The features X uh if any, so there will come times where maybe you have a data set where there's not a set of features you're trying to predict, but you're just trying to understand it in its own merits. Other times you may use unsupervised learning techniques uh in order to make a supervised learning uh better. Uh OK. So two of the main problems in unsupervised learning that will have content on our dimension reduction.
So that's taking uh a high dimension data set. So think uh data with hundreds or thousands of columns uh making it smaller uh fewer columns uh and then clustering. So this is data that you think maybe has uh a number of groups that are present within the data. So observations are grouped together somehow. Uh And we would like to uh find those groups in an algorithmic way.
So dimension reduction, for instance, as we said, high dimension data to small dimension data, maybe we do this because we want to be able to visualize this high dimensional data set in some sort of meaningful way. Sometimes if you have a lot of features, a lot of those features may actually be noise. And so this could be a nice way to remove the noise from the data to get a better model.

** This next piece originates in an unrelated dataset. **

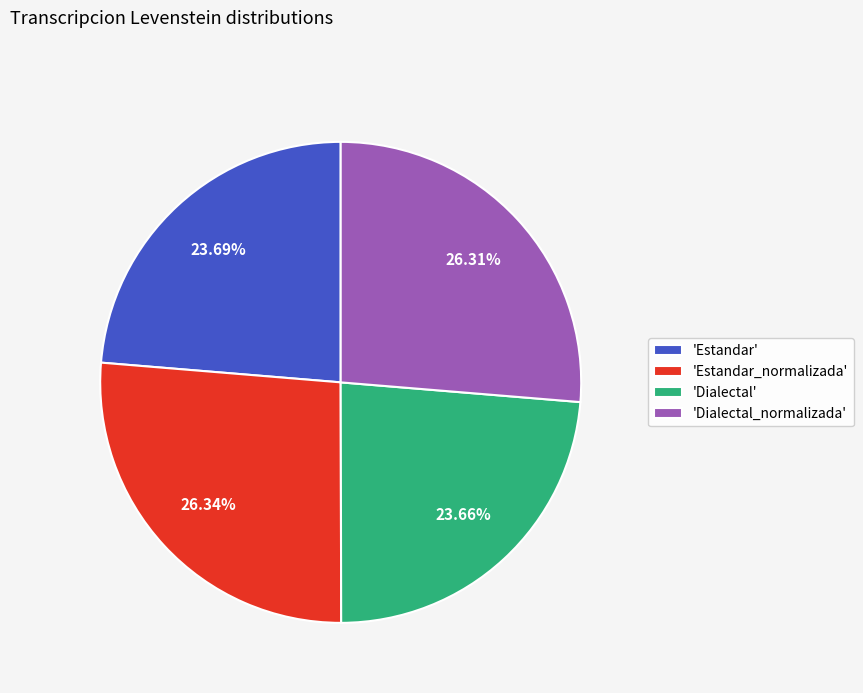

Is there a majority slice in this chart?

No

Uh Sometimes you need to cut down on computational time. So a lot of features may make certain algorithms run more slowly other times you're doing this uh in a similar computation time you're doing this because you need to save memory space on your computer for other algorithms clustering. Uh We're one we're trying to group observations that are similar.
Sometimes we do this um because maybe we want to, it's a con concrete example, maybe we work in marketing and we think that there are uh K groups of customers and we want to, you know, market differently to each of those K groups. OK. So that's sort of a nice introduction to what we're gonna cover in these unsupervised learning notebooks.
We, we have a folder for dimension reduction which has a couple uh notebooks on dimension reduction techniques as well as a folder on clustering. Uh I hope to see you in those videos and I hope you enjoyed getting this overview of unsupervised learning uh from the Air Edition Institute. All right. Bye. Have a great rest of your day.